En fermant ses entrepôts dans la province, le 22 janvier, Amazon a supprimé près de 2000 emplois permanents. La Confédération des syndicats nationaux (CSN) estime que le nombre total de licenciements s'élève à environ 4500, si l'on tient compte des travailleurs employés par des sous-traitants.
Cette décision a été jugée «sauvage» par la CSN
En guise de compensation, M. Trudeau exige un an de salaire pour les employés congédiés. «Notre demande est assez simple: on demande la justice. Un an de salaire en indemnités, c’est seulement une fraction de ce qu’Amazon nous a volé en nous exploitant», a-t-il lancé.
M. Trudeau a souligné que c’est grâce à sa main-d’œuvre au Québec qu’Amazon vend plus de 10 milliards $ annuellement dans la province.
«C’est notre travail qui a permis à Amazon de s’implanter au Québec. C’est notre travail qui a permis à la multinationale de se tailler une place de monopole dans le marché de la livraison au Québec. Ce n’est pas Jeff Bezos et sa gang qui travaillent. C’est grâce à notre travail que la compagnie est profitable.»
Le gouvernement fédéral interpelé
La vague massive de licenciements au Québec a provoqué des réactions aux niveaux municipal et provincial. Des villes comme Montréal ont annoncé qu'elles cessaient de commander sur le site web de la compagnie. Plus tôt cette semaine, le gouvernement Legault a resserré les règles des ministères et organismes publics afin d’inciter l’achat local et d’éviter les plateformes en ligne comme Amazon.
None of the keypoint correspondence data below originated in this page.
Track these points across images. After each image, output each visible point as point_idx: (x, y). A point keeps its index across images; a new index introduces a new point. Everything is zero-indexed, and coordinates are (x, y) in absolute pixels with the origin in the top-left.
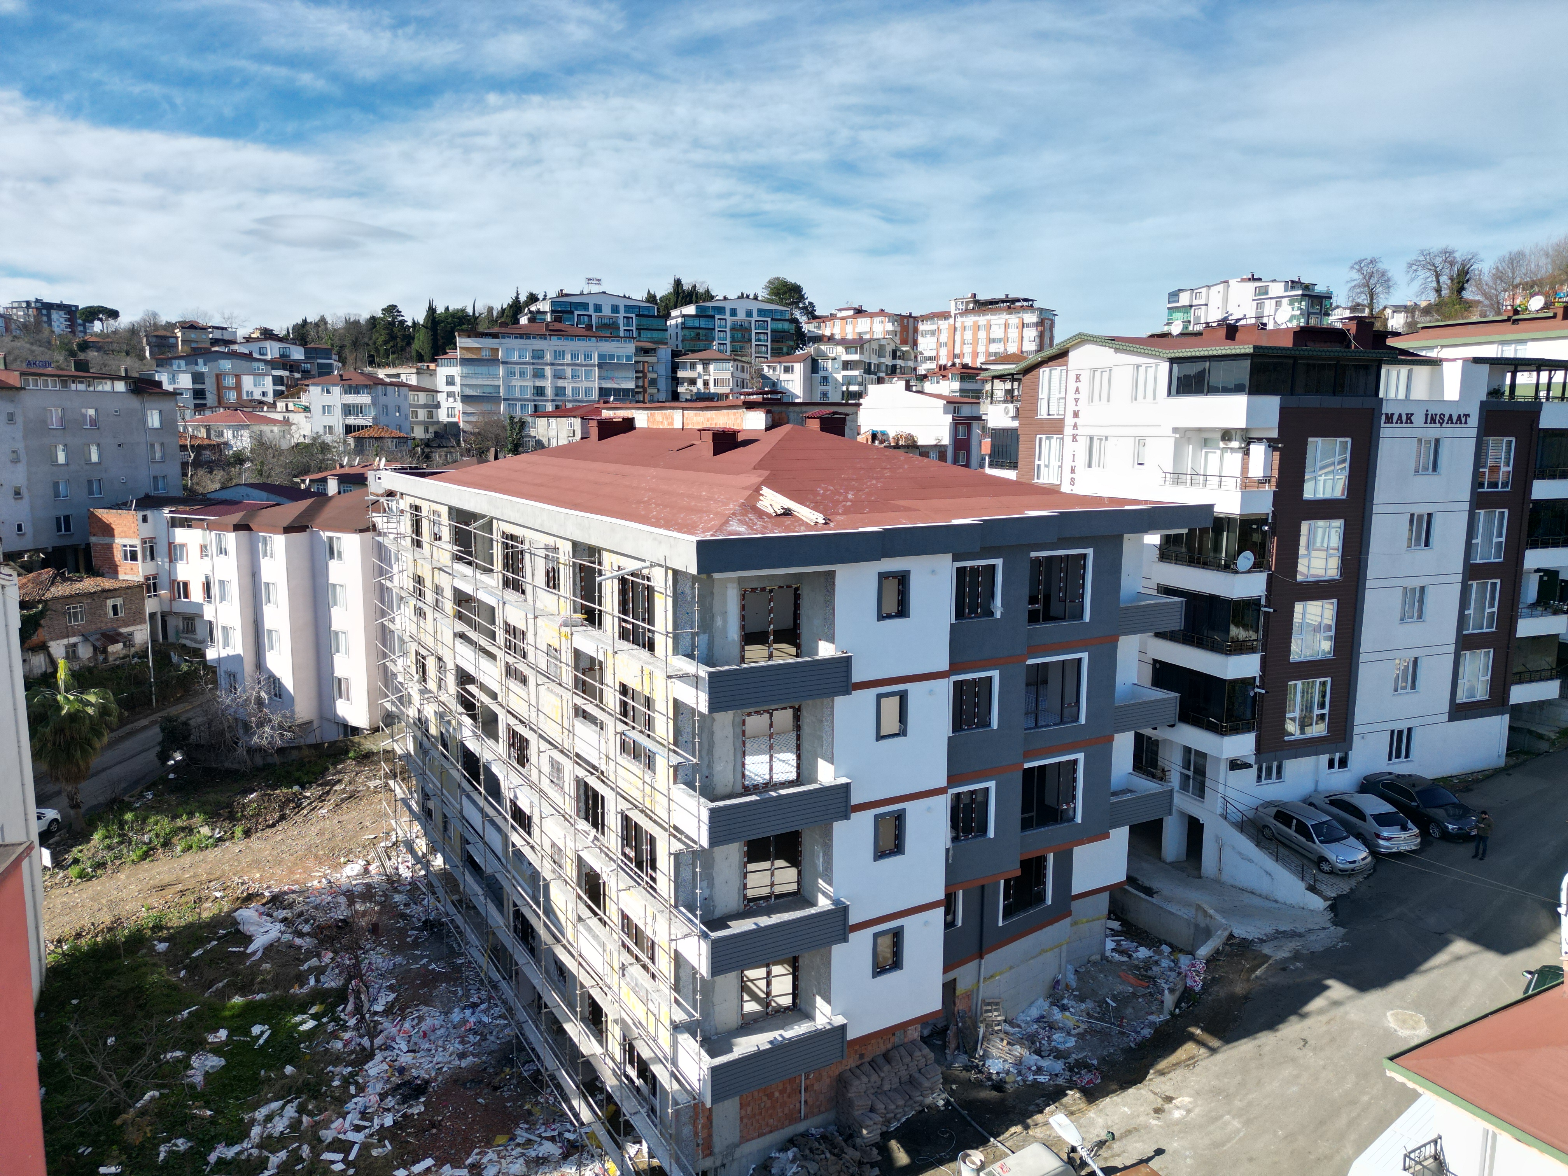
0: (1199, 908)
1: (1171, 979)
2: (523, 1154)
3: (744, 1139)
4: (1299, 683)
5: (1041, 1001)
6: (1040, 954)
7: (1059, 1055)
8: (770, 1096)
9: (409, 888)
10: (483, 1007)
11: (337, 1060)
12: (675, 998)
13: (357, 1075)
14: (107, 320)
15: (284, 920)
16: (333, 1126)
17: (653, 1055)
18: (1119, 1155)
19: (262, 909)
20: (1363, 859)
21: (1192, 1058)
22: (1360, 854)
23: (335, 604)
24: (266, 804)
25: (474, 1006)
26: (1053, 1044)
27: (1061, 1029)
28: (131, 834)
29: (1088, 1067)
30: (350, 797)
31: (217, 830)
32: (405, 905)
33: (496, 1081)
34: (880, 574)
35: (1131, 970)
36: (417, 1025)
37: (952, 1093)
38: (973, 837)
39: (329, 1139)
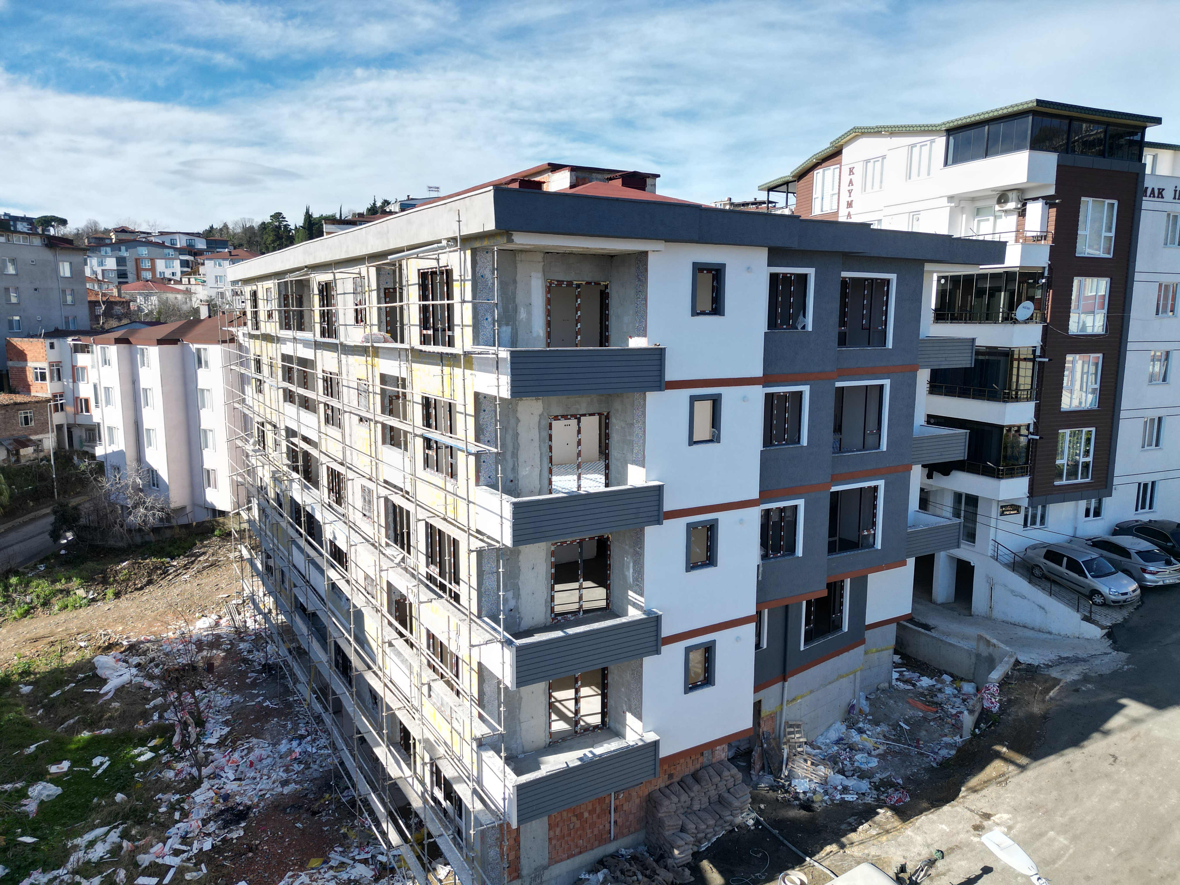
0: (980, 638)
1: (957, 705)
2: (336, 877)
3: (553, 861)
4: (1068, 431)
5: (838, 725)
6: (837, 679)
7: (863, 775)
8: (579, 816)
9: (254, 637)
10: (309, 738)
11: (167, 787)
12: (479, 714)
13: (183, 801)
14: (58, 226)
15: (138, 665)
16: (152, 850)
17: (456, 774)
18: (944, 874)
19: (120, 656)
20: (1134, 591)
21: (1003, 775)
22: (1131, 587)
23: (204, 407)
24: (136, 571)
25: (302, 737)
26: (856, 764)
27: (862, 750)
28: (14, 595)
29: (895, 786)
30: (211, 566)
31: (91, 592)
32: (249, 652)
33: (315, 807)
34: (694, 264)
35: (918, 698)
36: (246, 755)
37: (761, 812)
38: (783, 556)
39: (146, 864)
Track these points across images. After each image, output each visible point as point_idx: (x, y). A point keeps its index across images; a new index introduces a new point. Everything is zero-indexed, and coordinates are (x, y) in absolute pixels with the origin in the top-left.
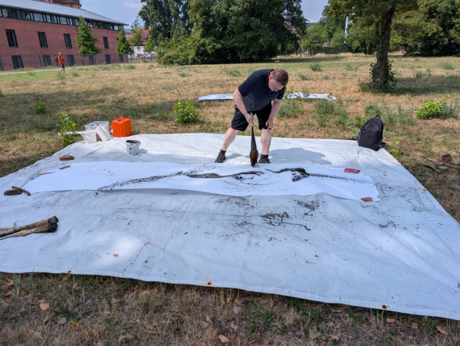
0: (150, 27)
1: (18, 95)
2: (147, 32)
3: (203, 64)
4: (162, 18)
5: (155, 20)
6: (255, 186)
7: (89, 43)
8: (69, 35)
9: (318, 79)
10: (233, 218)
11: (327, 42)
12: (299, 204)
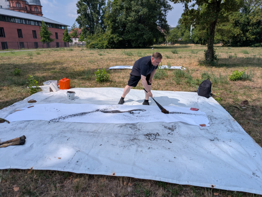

En revanche, rien n’a été fait sur la scène fédérale, a dénoncé M. Angus, soulignant que le gouvernement Trudeau a accordé plus de 100 millions $ en subventions à cet empire américain.
«Je n’entends rien de la part du gouvernement. Est-ce qu’il va laisser Jeff Bezos mettre nos travailleurs à la poubelle? Où est le gouvernement libéral? Arrêtez tous vos contrats avec Amazon et demandez le remboursement des subventions s’ils ne veulent pas faire la bonne chose», a réclamé le député ontarien de la circonscription de Timmins—Baie James.
Le co-porte-parole de la campagne «Ici on boycotte Amazon», André-Philippe Doré, a profité de la tribune pour condamner ce qu’il juge être de l’«apathie» de la part de la classe politique.
«Nous souhaitons dénoncer l’inaction de l’ensemble des partis fédéraux du Canada. Aucun parti n’est allé sur la ligne de piquetage à Laval, aucun parti n’a fait d’appel spécifique au boycott d’Amazon, aucun parti n’a repris les demandes des travailleurs et les a propulsées à la Chambre des communes. Même le Bloc québécois, censé défendre la nation québécoise, s’est aplati comme une vulgaire carpette devant la multinationale américaine, qui a mis plus de 4700 personnes à la rue», a-t-il critiqué.
«Avec qui êtes-vous: les travailleurs ou les patrons? Si vous êtes du côté du peuple, prouvez-le, rejoignez notre mouvement, appelez au boycott et supportez les demandes et le combat des travailleurs et travailleuses d’Amazon», a-t-il ajouté.
D'ailleurs, Amazon et d’autres multinationales américaines feront l'objet vendredi d'un boycottage international, organisé par des groupes de consommateurs pour s'opposer à ce qu'ils considèrent comme la cupidité des entreprises.